═══ TEXTO DEL DOCUMENTO ═══
Esa es la razón de que se llame el último caballero al emperador alemán que gobernó en torno al año 1500. Su nombre era Maximiliano y pertenecía a la familia de los Habsburgo, cuyo poder y riqueza no habían dejado de aumentar desde el rey Rodolfo de Habsburgo. A partir de 1438 esta familia no fue sólo poderosa en su propia tierra austríaca, sino tan influyente en general que únicamente se elegía emperadores alemanes a los Habsburgo. Sin embargo, la mayoría de ellos, y también Maximiliano, el último caballero, lucharon mucho y tuvieron numerosas preocupaciones con los nobles y príncipes alemanes que gobernaban casi sin cortapisas en sus feudos y a menudo no querían siquiera seguir al emperador a la guerra cuando se lo ordenaba.

Desde que había dinero, ciudades y pólvora, la concesión de tierras con sus campesinos como recompensa por servicios de guerra había quedado tan anticuada como la propia caballería. Por eso, en las guerras que mantuvo contra el rey francés por las posesiones en Italia, Maximiliano no entró ya en combate con sus caballeros sino que pagó soldados que, a partir de entonces, fueron a la guerra para ganar dinero. Esos soldados recibían el nombre de lansquenetes. Eran unos tipos feroces y toscos, vestidos con ropas increíblemente llamativas; personas cuyo mayor disfrute consistía en saquear. No luchaban por su patria, sino por dinero, y marchaban con quien más les pagara. Por eso el emperador necesitaba mucho dinero. Y como no lo tenía, hubo de pedir prestado a comerciantes ricos que vivían en las ciudades. A cambio, tuvo que mostrarse amable con éstas, lo cual molestó a los caballeros que vieron como eran cada vez más prescindibles.

A Maximiliano no le gustaba en absoluto tener que atender a todas aquellas preocupaciones tan complicadas. Habría preferido participar en torneos, como los caballeros de antes, y describir sus aventuras en versos hermosos a la dama de su corazón. Era una extraña combinación de viejo y nuevo, pues le gustaba mucho el nuevo arte y no cesaba de pedir al máximo pintor alemán, Alberto Durero, que había aprendido mucho de los italianos, pero aún más de sí mismo, que realizara cuadros y grabados para darle fama. Así, el primer artista nuevo alemán nos retrata en sus magníficos cuadros el auténtico aspecto del último caballero. Sus pinturas, al igual que los cuadros y edificios de los grandes artistas de Italia, son los «pregoneros» que anunciaron a la gente: «¡Atención! ¡Ha comenzado una nueva era!». Y, si hemos llamado noche estrellada a la Edad Media, debemos considerar a esta nueva época despierta que se inició en Florencia como una clara y lúcida mañana.
═══
Prolonga el texto anterior sobre el emperador Maximiliano y el fin de la caballería, retomándolo justo después de su última oración.
═══ SECCIÓN DE DATOS ═══
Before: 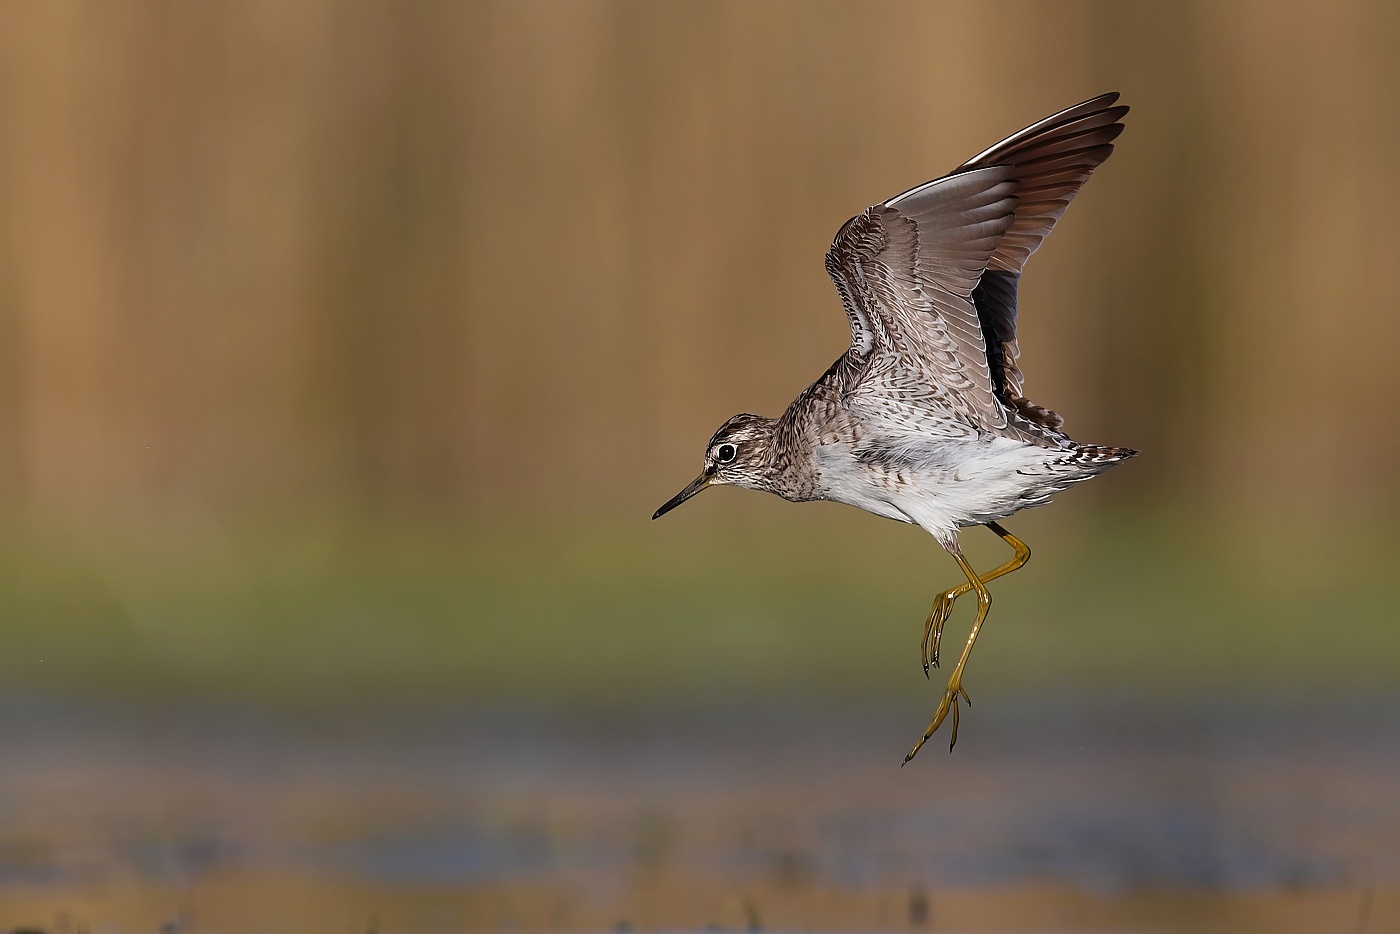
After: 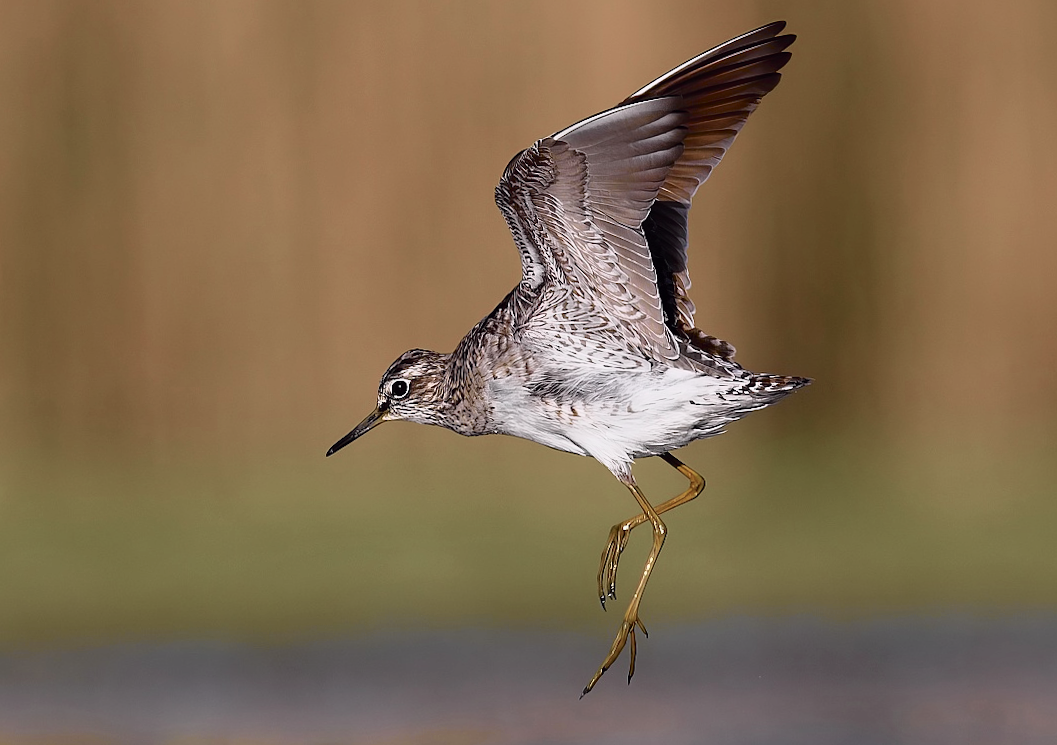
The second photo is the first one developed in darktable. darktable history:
tone curve: curves: ch0 [(0, 0) (0.105, 0.068) (0.195, 0.162) (0.283, 0.283) (0.384, 0.404) (0.485, 0.531) (0.638, 0.681) (0.795, 0.879) (1, 0.977)]; ch1 [(0, 0) (0.161, 0.092) (0.35, 0.33) (0.379, 0.401) (0.456, 0.469) (0.498, 0.503) (0.531, 0.537) (0.596, 0.621) (0.635, 0.671) (1, 1)]; ch2 [(0, 0) (0.371, 0.362) (0.437, 0.437) (0.483, 0.484) (0.53, 0.515) (0.56, 0.58) (0.622, 0.606) (1, 1)], color space Lab, independent channels, preserve colors none
rotate and perspective: rotation -1°, crop left 0.011, crop right 0.989, crop top 0.025, crop bottom 0.975
crop: left 23.095%, top 5.827%, bottom 11.854%
base curve: exposure shift 0, preserve colors none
═══
▶ [RESULTADO FINAL]
UN NUEVO MUNDO

Lo que hasta ahora hemos llamado historia universal era apenas la historia de la mitad del mundo. La mayoría de las cosas han sucedido en torno al Mediterráneo, en Egipto, Mesopotamia, Palestina, Asia Menor, Grecia, Italia, España o el norte de África. O, como mucho, muy cerca de él: en Alemania, Francia e Inglaterra. A veces hemos echado una ojeada hacia el este, a China, aquel imperio tan bien protegido, y a la India, que en la época de la que estamos hablando estaba gobernada por una familia real mahometana. Pero no nos hemos preocupado por lo que queda al oeste de la vieja Europa, más allá de Inglaterra. Nadie se había preocupado por esos parajes. Sólo algunos marinos nórdicos habían visto alguna vez en sus correrías vikingas en el lejano oeste una tierra áspera, pero pronto volvieron a retirarse de ella, pues no había allí nada que buscar. Pero no ha habido muchos marinos tan audaces como los vikingos. ¿Quién iba a atreverse a navegar por el océano desconocido y, quizá, infinito, que se extendía al oeste de Inglaterra, Francia y España?

Una osadía semejante no fue posible hasta el hallazgo de un nuevo invento, que nos llegó también —a punto he estado de decir «como es natural»— de los chinos. Se trata del descubrimiento de que un trozo de hierro imantado que se mueva libremente se orientará siempre hacia el norte, señalará siempre el norte: la brújula. Los chinos habían utilizado desde hacía tiempo la brújula en sus viajes a través de los desiertos, y el conocimiento de este instrumento mágico llegó de manos de los árabes a los europeos, que lo habían conocido durante las cruzadas, en torno al 1200. Pero la brújula se empleó entonces muy poco. Se tenía miedo de ella y la gente la consideraba inquietante. La curiosidad fue superando paulatinamente al miedo. Pero no sólo la curiosidad. Allá, en tierras lejanas, podía haber tesoros, riquezas extrañas que podrían traerse al propio país. Pero nadie se atrevía aún a hacerse a la mar por el oeste; era demasiado grande y desconocida. ¿A dónde se llegaba una vez alcanzada la meta?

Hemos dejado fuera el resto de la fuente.